A day after the President of France, Emmanuel Macron, backed down from introducing a climate change-inspired fuel tax increase, the Organization for Economic Cooperation and Development released its figures on taxes among its 36 member nations.
Guess what? France edged out perennial winner Denmark to take first place as the most highly taxed nation in the developed world. As anti-tax protests rage across France, proud tax hikers in Kansas, beginning with Governor-elect Laura Kelly, might want to consider their affection for raising taxes and demonizing those who resist.
Numbers published on Wednesday suggest why some 84 percent of the French population supports the “yellow vest” rebellion against the proposed carbon tax hike on diesel. Government tax revenues in France ate up 46.2 percent of economic output, up from 43.4 percent in 2000. The notoriously over-taxed Denmark came in a close second with 46 percent of its gross domestic product consumed by taxes, a figure that has remained close to constant over the last two decades.

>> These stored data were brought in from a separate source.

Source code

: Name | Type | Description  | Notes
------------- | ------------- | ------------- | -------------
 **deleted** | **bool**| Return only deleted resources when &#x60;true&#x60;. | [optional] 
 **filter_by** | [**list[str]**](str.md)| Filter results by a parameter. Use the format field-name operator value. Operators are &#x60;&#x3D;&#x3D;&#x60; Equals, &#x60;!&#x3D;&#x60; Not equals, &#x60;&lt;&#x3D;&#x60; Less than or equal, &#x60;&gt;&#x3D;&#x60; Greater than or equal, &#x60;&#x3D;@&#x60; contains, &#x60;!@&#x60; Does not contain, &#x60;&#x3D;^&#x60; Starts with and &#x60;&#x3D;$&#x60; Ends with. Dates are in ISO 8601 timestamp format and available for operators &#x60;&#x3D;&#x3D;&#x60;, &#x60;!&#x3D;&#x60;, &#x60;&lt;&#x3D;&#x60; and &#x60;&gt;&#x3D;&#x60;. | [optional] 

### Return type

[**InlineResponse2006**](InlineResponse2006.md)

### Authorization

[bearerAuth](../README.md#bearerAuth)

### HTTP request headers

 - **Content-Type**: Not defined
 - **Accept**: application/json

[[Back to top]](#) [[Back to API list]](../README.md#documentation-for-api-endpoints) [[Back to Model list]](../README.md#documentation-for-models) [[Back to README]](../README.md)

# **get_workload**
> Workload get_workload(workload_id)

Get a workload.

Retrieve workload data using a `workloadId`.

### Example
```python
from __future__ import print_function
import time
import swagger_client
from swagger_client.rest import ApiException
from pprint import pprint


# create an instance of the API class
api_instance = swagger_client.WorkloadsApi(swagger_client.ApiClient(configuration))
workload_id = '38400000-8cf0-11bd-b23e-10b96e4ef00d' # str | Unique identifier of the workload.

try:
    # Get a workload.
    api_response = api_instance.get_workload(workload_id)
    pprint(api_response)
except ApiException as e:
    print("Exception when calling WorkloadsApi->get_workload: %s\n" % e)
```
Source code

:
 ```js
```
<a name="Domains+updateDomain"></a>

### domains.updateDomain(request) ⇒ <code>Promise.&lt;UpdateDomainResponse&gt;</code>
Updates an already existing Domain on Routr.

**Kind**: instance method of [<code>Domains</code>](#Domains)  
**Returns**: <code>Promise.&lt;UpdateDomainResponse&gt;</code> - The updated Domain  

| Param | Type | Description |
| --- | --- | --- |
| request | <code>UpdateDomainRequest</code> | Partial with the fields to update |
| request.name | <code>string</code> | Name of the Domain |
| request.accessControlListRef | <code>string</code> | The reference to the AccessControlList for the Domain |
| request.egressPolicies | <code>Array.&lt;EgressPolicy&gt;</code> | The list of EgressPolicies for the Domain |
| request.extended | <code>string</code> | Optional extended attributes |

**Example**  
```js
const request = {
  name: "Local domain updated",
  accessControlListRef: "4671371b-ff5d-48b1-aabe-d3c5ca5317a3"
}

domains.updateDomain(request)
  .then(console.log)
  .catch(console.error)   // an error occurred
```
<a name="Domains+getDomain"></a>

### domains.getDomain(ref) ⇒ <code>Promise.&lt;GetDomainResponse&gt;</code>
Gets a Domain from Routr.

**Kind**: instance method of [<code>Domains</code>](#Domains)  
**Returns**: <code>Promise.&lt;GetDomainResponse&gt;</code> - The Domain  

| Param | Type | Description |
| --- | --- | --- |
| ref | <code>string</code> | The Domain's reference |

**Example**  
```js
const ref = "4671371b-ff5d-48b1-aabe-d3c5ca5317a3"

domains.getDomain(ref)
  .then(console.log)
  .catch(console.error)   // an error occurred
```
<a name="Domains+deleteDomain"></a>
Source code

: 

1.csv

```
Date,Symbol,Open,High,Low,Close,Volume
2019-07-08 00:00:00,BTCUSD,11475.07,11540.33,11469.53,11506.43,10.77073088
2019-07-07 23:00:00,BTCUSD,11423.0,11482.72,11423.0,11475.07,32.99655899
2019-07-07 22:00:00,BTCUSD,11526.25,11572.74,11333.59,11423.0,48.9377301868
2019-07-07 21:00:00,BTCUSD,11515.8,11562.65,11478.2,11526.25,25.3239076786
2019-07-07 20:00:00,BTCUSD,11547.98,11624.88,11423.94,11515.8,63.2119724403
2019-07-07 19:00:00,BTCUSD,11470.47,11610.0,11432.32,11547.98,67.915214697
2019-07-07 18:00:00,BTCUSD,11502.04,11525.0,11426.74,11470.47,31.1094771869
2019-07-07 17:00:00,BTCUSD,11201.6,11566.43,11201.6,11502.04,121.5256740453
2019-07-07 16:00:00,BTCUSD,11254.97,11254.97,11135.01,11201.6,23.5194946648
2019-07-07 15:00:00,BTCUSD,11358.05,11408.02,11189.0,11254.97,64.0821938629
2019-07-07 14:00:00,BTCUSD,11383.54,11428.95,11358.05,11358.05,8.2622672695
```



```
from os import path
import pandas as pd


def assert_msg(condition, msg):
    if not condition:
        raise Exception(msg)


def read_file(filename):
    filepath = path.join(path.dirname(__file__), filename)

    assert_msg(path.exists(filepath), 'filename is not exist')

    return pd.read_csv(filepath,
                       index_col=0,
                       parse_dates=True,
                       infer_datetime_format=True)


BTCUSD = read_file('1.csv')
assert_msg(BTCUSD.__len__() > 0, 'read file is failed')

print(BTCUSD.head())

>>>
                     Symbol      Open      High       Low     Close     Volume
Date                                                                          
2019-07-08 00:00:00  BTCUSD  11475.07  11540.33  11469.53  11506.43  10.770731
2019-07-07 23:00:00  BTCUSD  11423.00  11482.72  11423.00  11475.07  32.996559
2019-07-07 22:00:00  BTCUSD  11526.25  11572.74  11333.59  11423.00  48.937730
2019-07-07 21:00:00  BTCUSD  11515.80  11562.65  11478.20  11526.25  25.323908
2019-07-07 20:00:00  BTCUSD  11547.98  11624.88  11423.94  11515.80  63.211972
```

Although this may come as a surprise to the Democrats and the media, the government’s share of America’s GDP actually increased this past year, but this was due to a one-time tax on accumulated profits earned by American companies overseas.
That said, including taxes collected at state and local levels, the United States ranked sixth from the bottom in overall tax rates. Tax demands in the United States this past year consumed 27.1 percent of the GDP.
As reported in the Sentinel Wednesday, in the USA Today Kelly called the Brownback tax cuts “a disaster for our state, causing or worsening cuts to schools, massive budget deficits, credit downgrades, rural hospitals closing, and a stagnant economy.”
Kelly and the media have done an excellent job persuading a distressingly high percentage of Kansans that raising taxes is a good and moral thing and cutting taxes is reckless, if not downright cruel.
The people of France are reminding the world that the concept of generosity does not including spending other people’s money.